DESCRIPTION OF THE TASK: For each line below, check for the word "text", then state how many lines contain it, with no other output.

INPUT:
:::::

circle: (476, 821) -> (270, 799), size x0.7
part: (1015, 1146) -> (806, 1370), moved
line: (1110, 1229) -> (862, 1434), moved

:::::

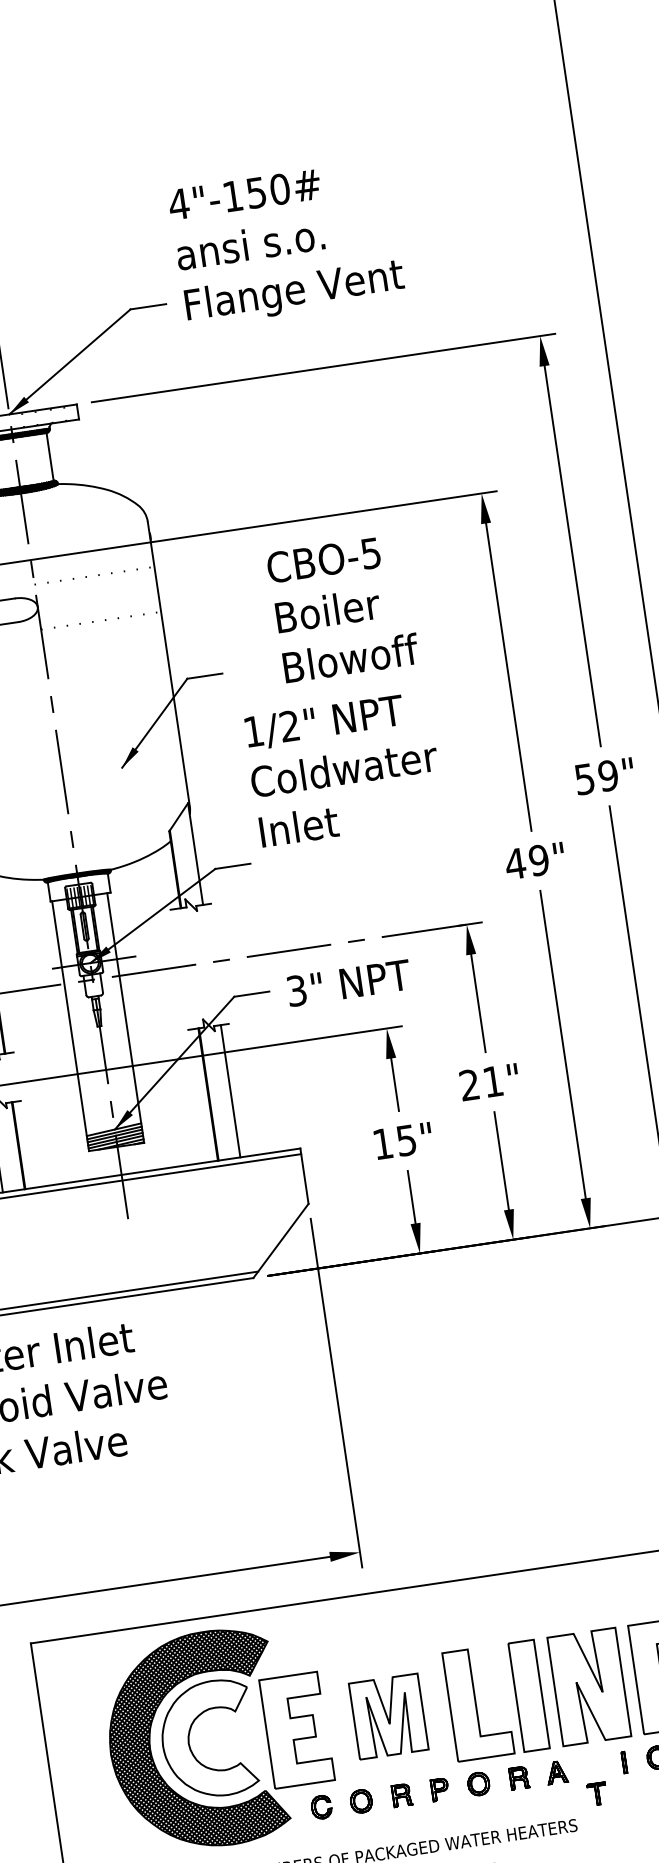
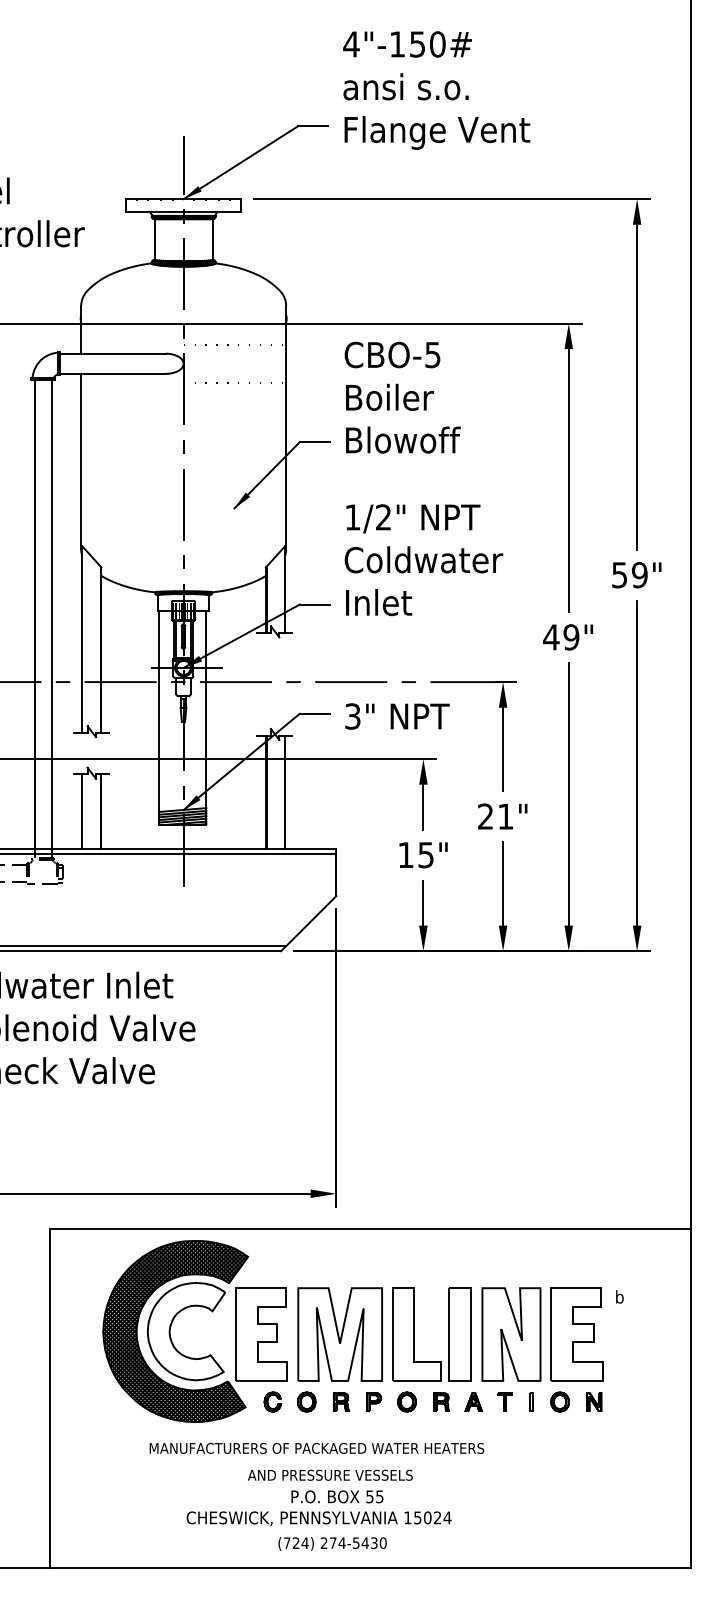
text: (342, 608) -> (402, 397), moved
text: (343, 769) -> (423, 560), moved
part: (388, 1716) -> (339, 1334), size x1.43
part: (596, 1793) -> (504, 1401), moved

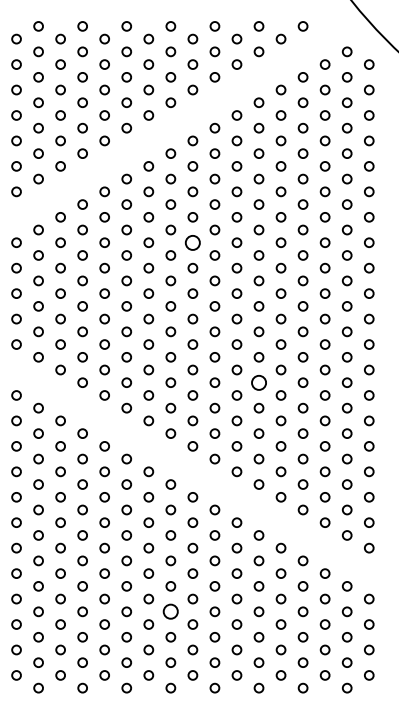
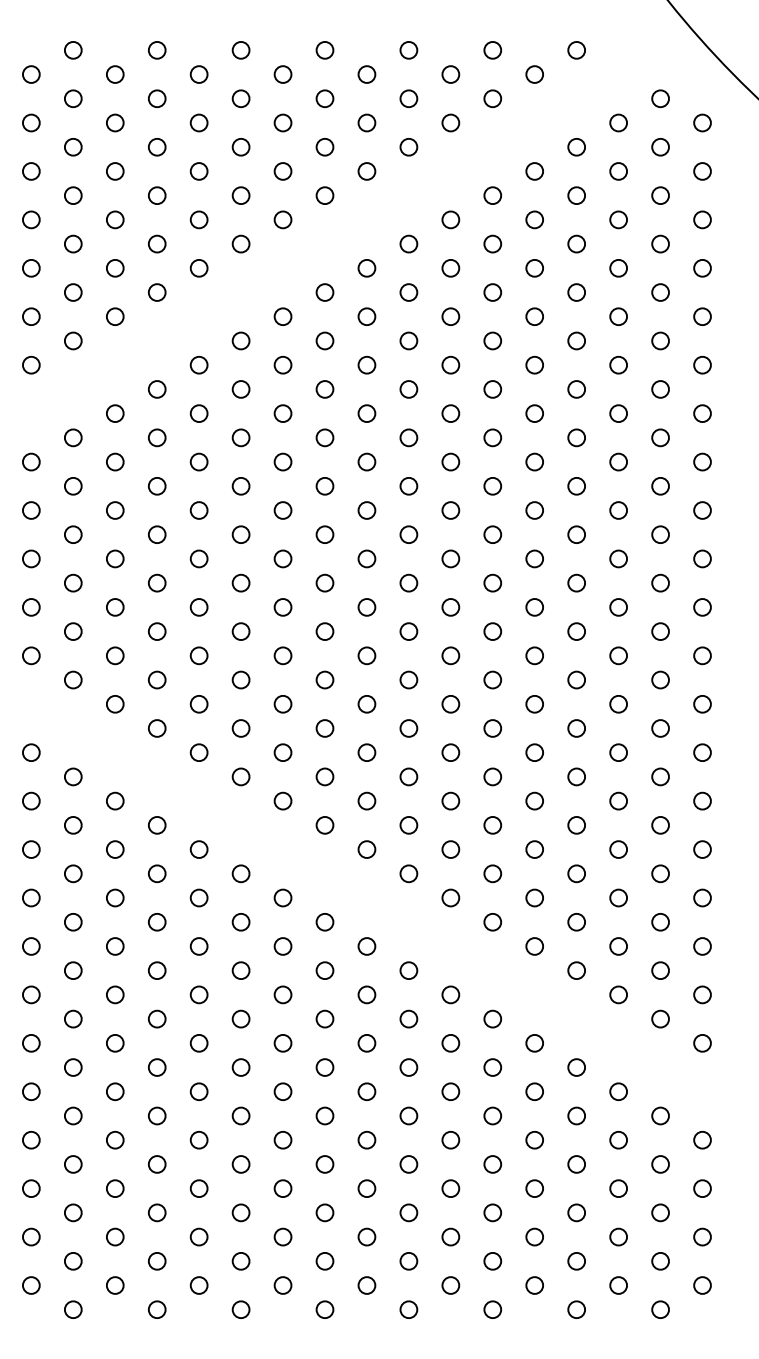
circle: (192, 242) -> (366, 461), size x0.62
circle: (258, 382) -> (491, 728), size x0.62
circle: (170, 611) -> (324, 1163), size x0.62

:::::

YOUR SOLUTION: 2